Towards Flexible, Scalable, and Adaptive Multi-Modal Conditioned Face Synthesis
Jingjing Ren, Cheng Xu, Haoyu Chen, Xinran Qin, Lei Zhu
TL;DR
Multi-modal conditioned face synthesis faces challenges of scalability and inflexible control when modalities have differing conditional entropy, denoted by $H$. The authors propose a diffusion-based framework with two key innovations: (i) uni-modal training with modal surrogates that decorate modality-specific conditions and enable inter-modal collaboration within a single diffusion U-Net, and (ii) an entropy-aware modal-adaptive modulation that dynamically adjusts diffusion noise per modality via a weighting module and multiple noise heads, yielding $\epsilon_\theta = \frac{1}{K} \sum_{k=1}^{K} ( w_k(n_k - n_b) + n_b )$. This approach supports flexible multi-modal synthesis using uni-modal annotations and achieves superior fidelity and alignment on Celeb-HQ across diverse condition combinations.
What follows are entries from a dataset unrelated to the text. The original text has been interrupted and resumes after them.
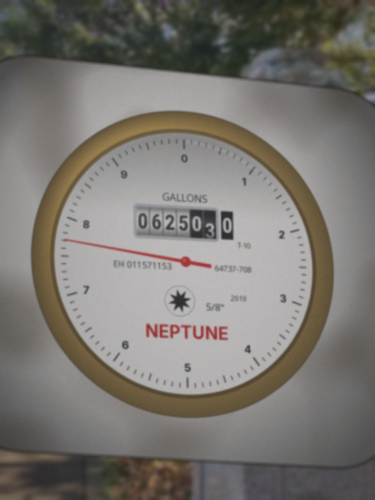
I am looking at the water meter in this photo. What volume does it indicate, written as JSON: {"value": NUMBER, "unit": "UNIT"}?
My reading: {"value": 625027.7, "unit": "gal"}
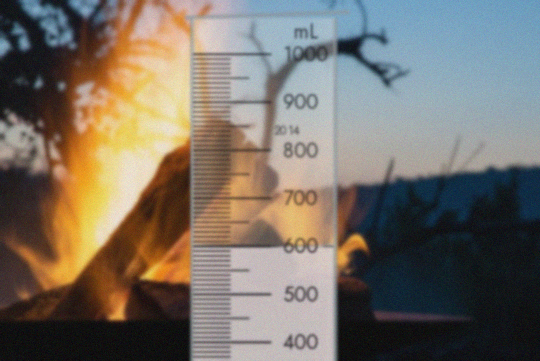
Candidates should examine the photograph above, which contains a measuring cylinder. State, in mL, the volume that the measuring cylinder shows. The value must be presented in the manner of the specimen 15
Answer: 600
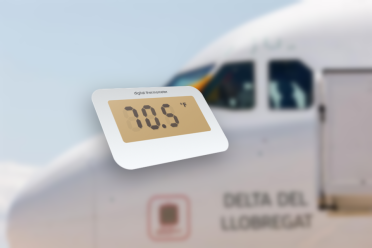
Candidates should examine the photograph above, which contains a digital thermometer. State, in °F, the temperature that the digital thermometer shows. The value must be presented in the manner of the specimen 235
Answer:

The work contributes (1) modal surrogates for condition decoration and inter-modal linking, (2) entropy-aware modulation to adapt denoising to each modality’s information content, and (3) comprehensive ablations and comparisons showing improved performance over state-of-the-art methods. This framework offers scalable, high-quality multi-modal face synthesis with potential for broad applications and lighter training data requirements, along with pathways for integration into editing workflows.
Abstract
Recent progress in multi-modal conditioned face synthesis has enabled the creation of visually striking and accurately aligned facial images. Yet, current methods still face issues with scalability, limited flexibility, and a one-size-fits-all approach to control strength, not accounting for the differing levels of conditional entropy, a measure of unpredictability in data given some condition, across modalities. To address these challenges, we introduce a novel uni-modal training approach with modal surrogates, coupled with an entropy-aware modal-adaptive modulation, to support flexible, scalable, and scalable multi-modal conditioned face synthesis network. Our uni-modal training with modal surrogate that only leverage uni-modal data, use modal surrogate to decorate condition with modal-specific characteristic and serve as linker for inter-modal collaboration , fully learns each modality control in face synthesis process as well as inter-modal collaboration. The entropy-aware modal-adaptive modulation finely adjust diffusion noise according to modal-specific characteristics and given conditions, enabling well-informed step along denoising trajectory and ultimately leading to synthesis results of high fidelity and quality. Our framework improves multi-modal face synthesis under various conditions, surpassing current methods in image quality and fidelity, as demonstrated by our thorough experimental results.